MAA 1:5 Six Voluntarys for the Organ or Harpsichord (c. 1770) by Samuel Felsted (1743-1802)
For Keyboard Solo
For Keyboard Solo
For Keyboard Solo
Scholarship on Samuel Felsted (1743-1802) has focused almost exclusively on his work Jonah an Oratorio (1775), the first surviving example of this genre of composition known to have been written in the British North American colonies. Alongside this seminal work of British diasporic musical history however, another set of pieces by the composer has received much less attention. These works are arguably just as important, being the first set of organ pieces published by a composer native to the New World.

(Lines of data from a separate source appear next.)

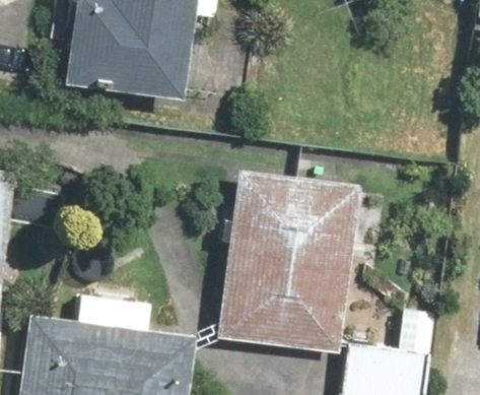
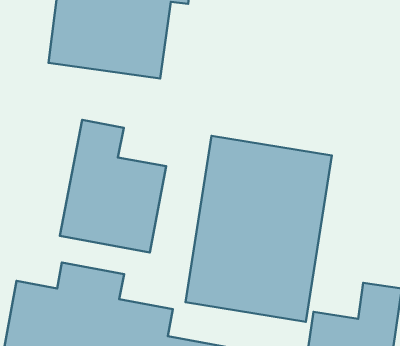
building: none -> [60,120,166,253]

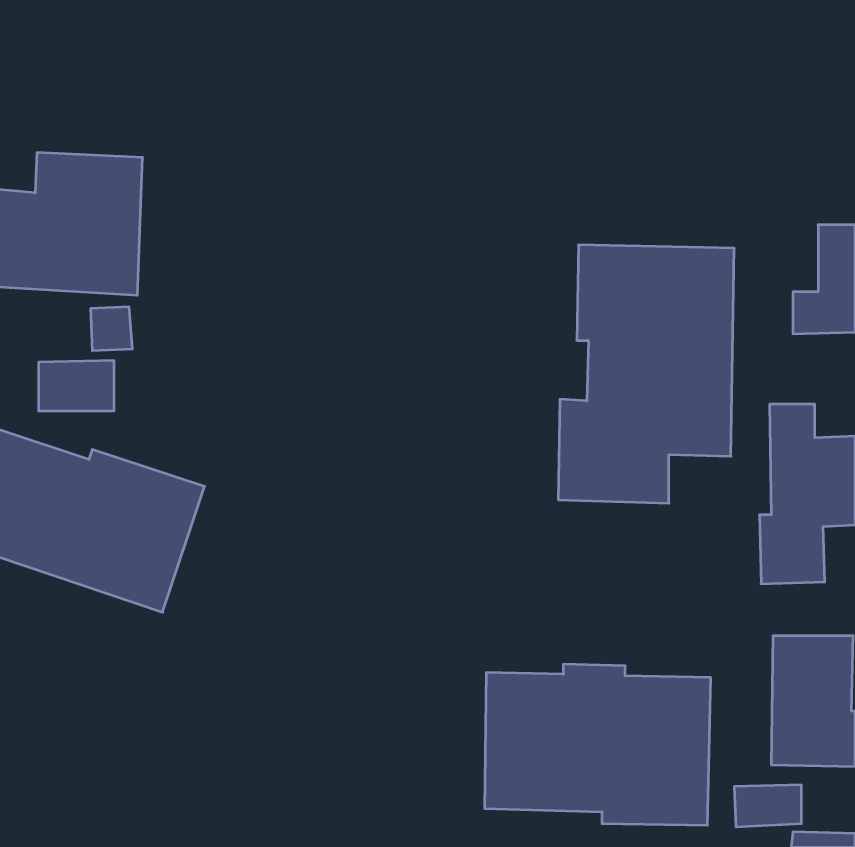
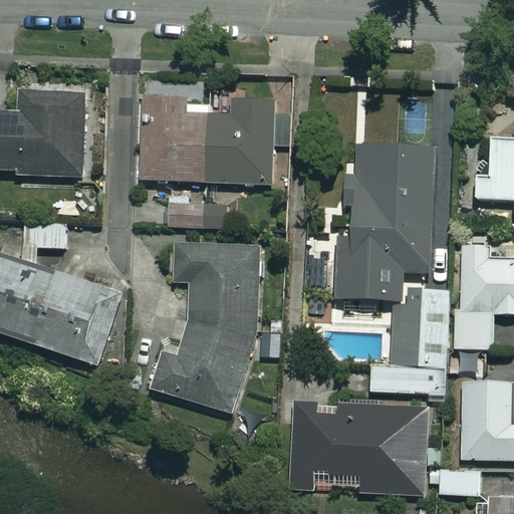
building: none -> [140,96,290,185]
building: none -> [169,197,227,227]
building: none -> [146,242,258,415]
building: none -> [370,288,449,393]

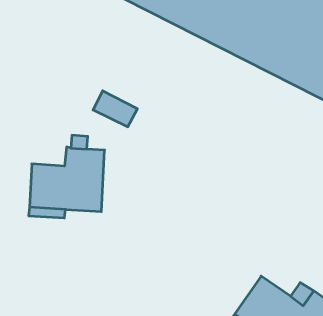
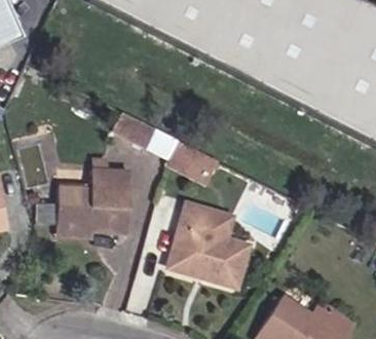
building: none -> [167,141,217,175]
building: none -> [168,200,249,285]

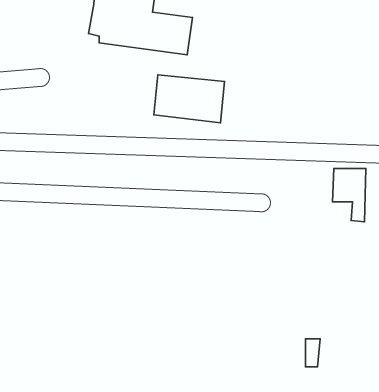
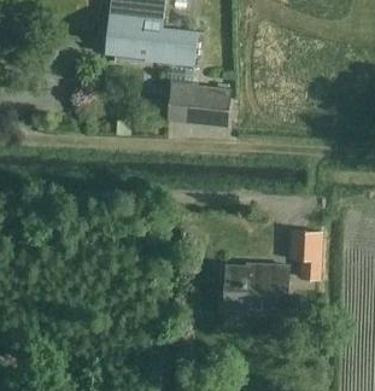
building: [332,168,366,222] -> [286,230,316,279]
building: none -> [222,264,286,311]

A few earlier and contemporary organ pieces survive by European-born immigrants to the British North American colonies, including James Bremner (d. 1780), and possibly Anthony Collins (d. 1742) and Thomas Schley (1712-1790). However, these works were never published, and their circulation remained localized within their composer’s area of residence, and orbit of teaching and other professional activities. The Six Voluntarys for the Organ or Harpsichord by Samuel Felsted, though somewhat conservative in terms of compositional technique, display the composer’s attainment in writing for the keyboard, as well as his knowledge and mastery of the tradition of organ composition in Great Britain as it flourished during the reign of George III.